__Stored data__
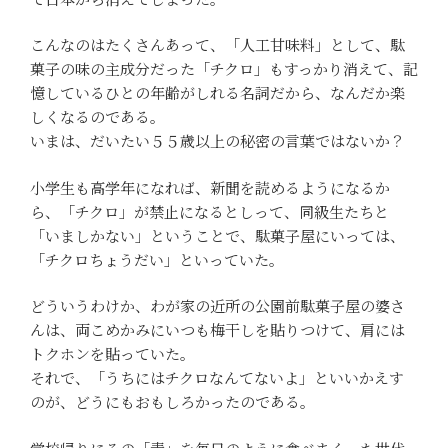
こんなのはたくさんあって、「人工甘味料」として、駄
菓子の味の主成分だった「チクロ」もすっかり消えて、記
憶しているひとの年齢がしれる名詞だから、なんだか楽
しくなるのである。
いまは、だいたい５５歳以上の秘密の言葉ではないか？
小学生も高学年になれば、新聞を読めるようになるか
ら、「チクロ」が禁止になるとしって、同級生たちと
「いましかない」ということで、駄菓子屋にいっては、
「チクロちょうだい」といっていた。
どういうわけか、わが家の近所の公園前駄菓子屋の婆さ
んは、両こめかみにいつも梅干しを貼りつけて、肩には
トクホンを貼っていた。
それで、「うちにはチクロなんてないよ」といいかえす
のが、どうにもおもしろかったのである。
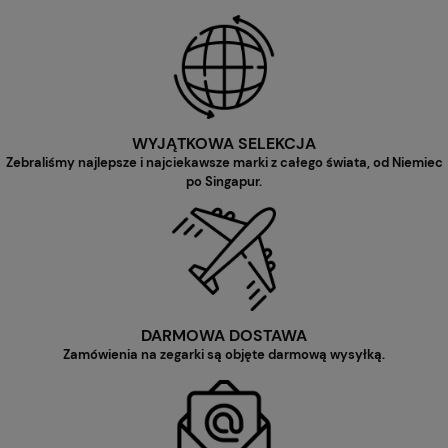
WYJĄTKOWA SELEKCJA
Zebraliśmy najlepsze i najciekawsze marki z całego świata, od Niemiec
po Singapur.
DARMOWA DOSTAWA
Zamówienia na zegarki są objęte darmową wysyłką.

...

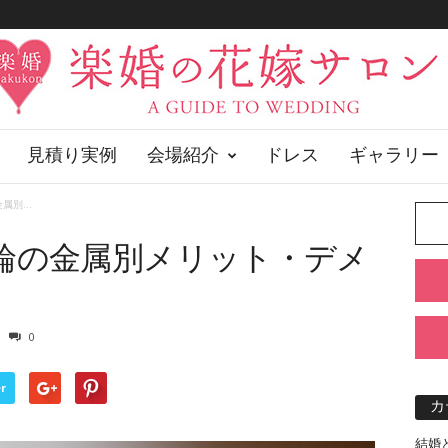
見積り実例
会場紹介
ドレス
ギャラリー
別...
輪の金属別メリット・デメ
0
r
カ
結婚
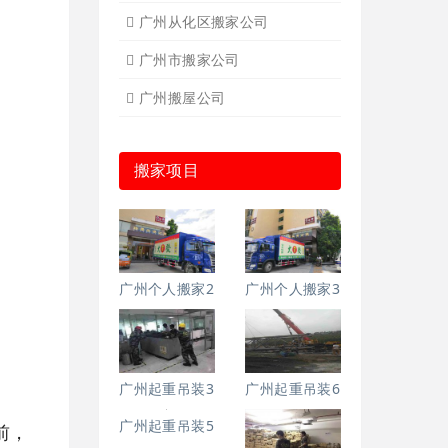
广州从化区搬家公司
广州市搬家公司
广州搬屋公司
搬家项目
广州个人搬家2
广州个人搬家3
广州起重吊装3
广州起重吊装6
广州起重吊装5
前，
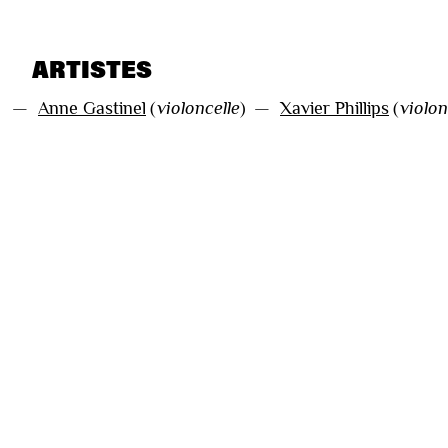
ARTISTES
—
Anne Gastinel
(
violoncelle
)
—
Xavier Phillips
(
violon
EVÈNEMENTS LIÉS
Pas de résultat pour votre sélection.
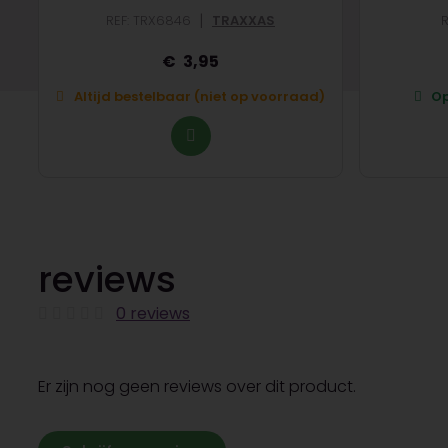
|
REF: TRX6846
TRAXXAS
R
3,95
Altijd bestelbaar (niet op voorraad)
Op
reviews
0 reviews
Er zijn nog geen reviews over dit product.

__Task brief__
Look above for the line containing "それで、「うちにはチクロなんてないよ」といいかえす", then write out every line from there down to the line containing "Zamówienia na zegarki", that line included, with no pictures.

__Response for this exercise__
それで、「うちにはチクロなんてないよ」といいかえす
のが、どうにもおもしろかったのである。
WYJĄTKOWA SELEKCJA
Zebraliśmy najlepsze i najciekawsze marki z całego świata, od Niemiec
po Singapur.
DARMOWA DOSTAWA
Zamówienia na zegarki są objęte darmową wysyłką.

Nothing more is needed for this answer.